- [What to produce]:
Check each line of the material below for the word "right". State how many lines have it, and nothing more.

- [Supplied information]:
---*---

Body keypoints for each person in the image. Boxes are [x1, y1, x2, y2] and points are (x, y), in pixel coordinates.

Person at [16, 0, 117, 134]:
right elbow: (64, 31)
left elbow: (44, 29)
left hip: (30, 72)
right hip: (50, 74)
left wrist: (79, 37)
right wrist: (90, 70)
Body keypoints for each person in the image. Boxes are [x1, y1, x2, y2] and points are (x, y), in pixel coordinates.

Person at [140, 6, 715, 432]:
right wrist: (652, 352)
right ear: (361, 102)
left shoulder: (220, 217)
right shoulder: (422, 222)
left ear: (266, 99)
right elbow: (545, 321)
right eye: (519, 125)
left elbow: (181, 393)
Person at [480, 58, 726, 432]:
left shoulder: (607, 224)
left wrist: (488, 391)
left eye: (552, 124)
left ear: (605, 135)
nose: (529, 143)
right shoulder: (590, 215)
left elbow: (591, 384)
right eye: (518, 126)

---*---

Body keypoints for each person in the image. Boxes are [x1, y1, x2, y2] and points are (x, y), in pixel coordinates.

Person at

---*---

- [Output for this task]:
10